Зво́нок и отдатлив на пенье был выстроен храм Дмитрия Солунского: огромные полые голосники — горшки вкладены были в стены, а и то сегодня глухо, будто бы под тулупом, звучало двухклиросное, многоголосное пенье — глохнул звук, некуда было ему податься.
Андрей-дворский изнемогал.
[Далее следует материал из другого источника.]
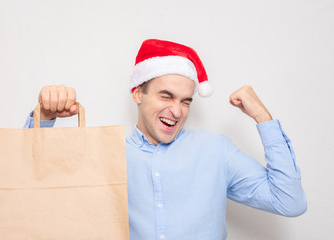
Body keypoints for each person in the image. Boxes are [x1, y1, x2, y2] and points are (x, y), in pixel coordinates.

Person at [24, 39, 307, 240]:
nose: (176, 110)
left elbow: (289, 201)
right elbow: (32, 187)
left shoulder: (215, 150)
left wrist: (262, 116)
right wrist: (44, 115)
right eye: (165, 96)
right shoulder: (106, 154)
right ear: (137, 93)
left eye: (185, 101)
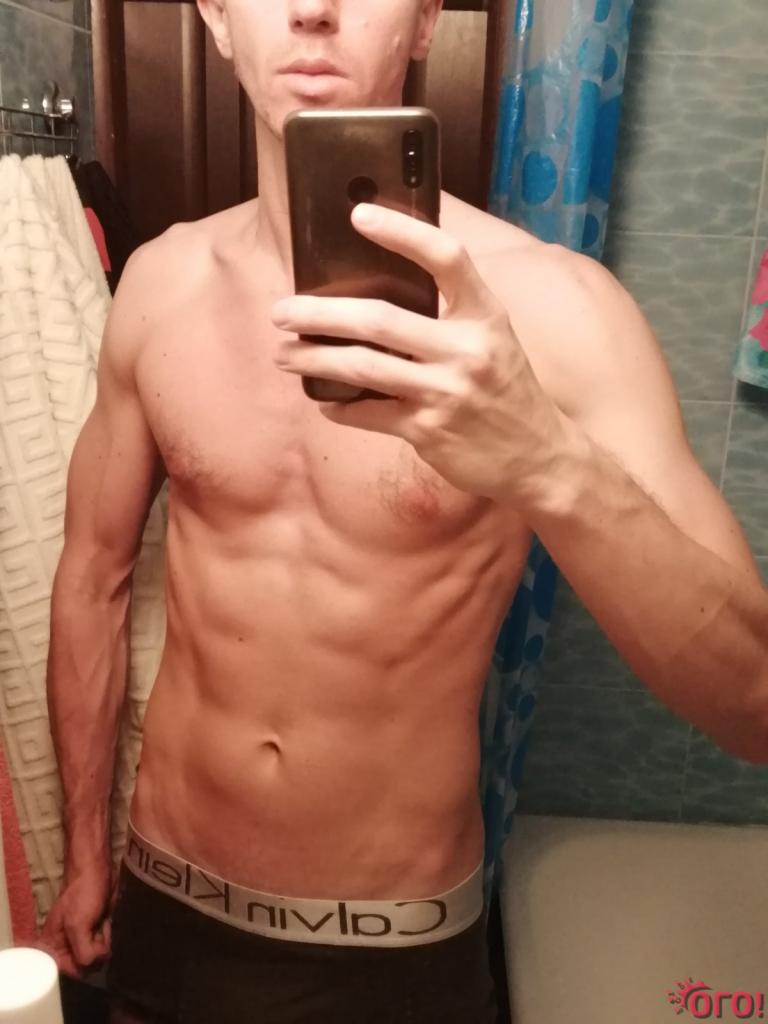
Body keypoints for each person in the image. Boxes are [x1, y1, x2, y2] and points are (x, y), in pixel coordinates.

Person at [38, 0, 768, 1021]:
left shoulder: (557, 310)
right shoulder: (160, 286)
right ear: (216, 16)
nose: (313, 9)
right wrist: (84, 854)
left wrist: (545, 458)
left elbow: (752, 703)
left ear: (426, 21)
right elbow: (92, 575)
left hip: (395, 951)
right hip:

Тиуны, мечники, стража и вся прочая гридь — все, кто под его начало был отдан сегодня, — уже и с ног сбились, ан пролез-таки и простой народ в церковь — что будешь делать?..
Ему, Андрею Ивановичу, сколько людей, поди, завидовало из толпы: вот, мол, этот уж всю свадьбу высмотрит невозбранно, а он, бедняга, даже и глазом не успел глянуть на то, как стояла под венцом брачным Дубравка — та, которую, младенцем ещё, на руках нашивал, та, для которой — ох, ведь словно бы вчерась это было! — он зайчонка серого словил, да и подарил ей, и пуще всех игрушек любила того зайчонка княжна.
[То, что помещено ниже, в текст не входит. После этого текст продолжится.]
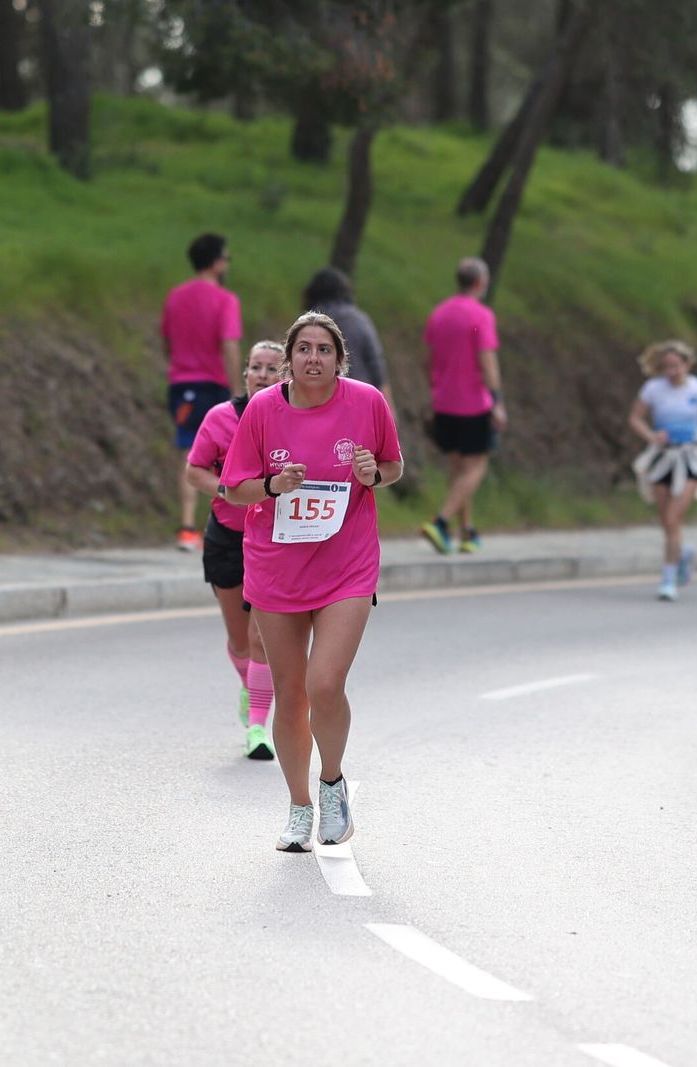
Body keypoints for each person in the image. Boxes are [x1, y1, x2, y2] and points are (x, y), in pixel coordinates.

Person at [220, 312, 403, 853]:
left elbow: (393, 466)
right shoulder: (262, 410)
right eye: (304, 349)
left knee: (325, 684)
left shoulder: (367, 402)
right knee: (290, 694)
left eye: (325, 349)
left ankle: (332, 785)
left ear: (339, 359)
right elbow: (235, 491)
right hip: (277, 566)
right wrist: (274, 485)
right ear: (289, 359)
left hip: (346, 562)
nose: (314, 359)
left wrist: (373, 475)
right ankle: (299, 807)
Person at [185, 341, 284, 760]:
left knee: (260, 639)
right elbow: (194, 470)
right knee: (240, 641)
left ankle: (258, 729)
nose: (262, 375)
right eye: (255, 367)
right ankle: (251, 687)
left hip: (275, 541)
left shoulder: (294, 422)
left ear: (287, 376)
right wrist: (227, 490)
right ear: (244, 374)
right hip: (226, 537)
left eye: (271, 369)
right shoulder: (220, 418)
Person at [162, 233, 242, 552]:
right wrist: (238, 388)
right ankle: (218, 525)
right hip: (212, 384)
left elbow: (166, 341)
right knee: (223, 456)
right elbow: (230, 345)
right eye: (226, 258)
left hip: (181, 385)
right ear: (217, 261)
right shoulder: (225, 300)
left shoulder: (175, 297)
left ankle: (187, 526)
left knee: (189, 450)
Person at [420, 257, 504, 555]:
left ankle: (467, 532)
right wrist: (496, 401)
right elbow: (487, 359)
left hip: (444, 402)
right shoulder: (480, 316)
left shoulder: (439, 314)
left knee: (458, 469)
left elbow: (427, 360)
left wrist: (436, 389)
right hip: (473, 403)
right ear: (480, 283)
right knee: (477, 465)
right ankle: (441, 522)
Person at [628, 340, 697, 602]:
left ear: (687, 365)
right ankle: (682, 554)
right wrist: (651, 435)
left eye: (676, 366)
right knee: (667, 522)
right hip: (663, 457)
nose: (671, 371)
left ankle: (668, 578)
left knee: (673, 518)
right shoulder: (653, 390)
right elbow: (635, 417)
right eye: (666, 367)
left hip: (690, 457)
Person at [301, 266, 393, 407]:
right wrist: (389, 408)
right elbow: (376, 365)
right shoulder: (359, 320)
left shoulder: (307, 323)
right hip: (360, 399)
«А теперь вот венчают!..» И Андрей Иванович, распоряжаясь и орудуя, нет-нет да и стряхивал туманившую очи слезу на свой малиновый парчовый, с золотыми разводами, кафтан.
...Трепетало и потрескивало многоязычное пламя неисчислимого количества свечей — больших и малых, унизывавших огненными кругами и созвездиями как стоячие пристенные и предыконные свещники, так и висячие на золочёных цепях, многообхватные, серебряные хоросы и паникадила.
Слюдяным блеском отсвечивала мозаика исполинских икон.
Господь Саваоф из недосягаемой златозвёздной голубизны купола как бы простирал над врачующимися багряные воскрылия сверкавших одежд своих.
Сурово взирали с престолов седобородые могучие старцы, окружённые сонмом белокрылых юношей, что теснились позади их престолов, поставленные в строгом порядке, так что взирающему на них белокрылый их строй мнился уходящим в бесконечность.
Выведенные из мрака могил пред грозные очи тех старцев, поднятые трубой Страшного суда жалкие грешники, озябшие, щурясь от непривычного света, прикрывая наготу свою остатками истлевших одежд, трепеща перед последним судилищем, стояли растерянною толпой.
Старики говорили, что среди этой толпы воскресших грешников можно было признать и одного, и другого, и третьего из числа именитых владимирцев — купцов, градских старост и пресветлых бояр покойного Всеволода Юрьевича.
...Венчанье приближалось к концу. Да и хорошо! А то, пожалуй, и не выстоять бы Дубравке!
В белом атласном платье с серебряным кружевом, в золотом зубчатом налобнике, усаженном жемчугами, с туго затянутыми под него волосами, так туго, что даже стучало в висках, Дубравка никла под тяжестью своего подвенечного убранства, уже измождённая и до этого всем тем, что вот уже неделю совершалось над нею всеми этими людьми, из которых каждый — так по крайней мере ей думалось — любил и жалел её.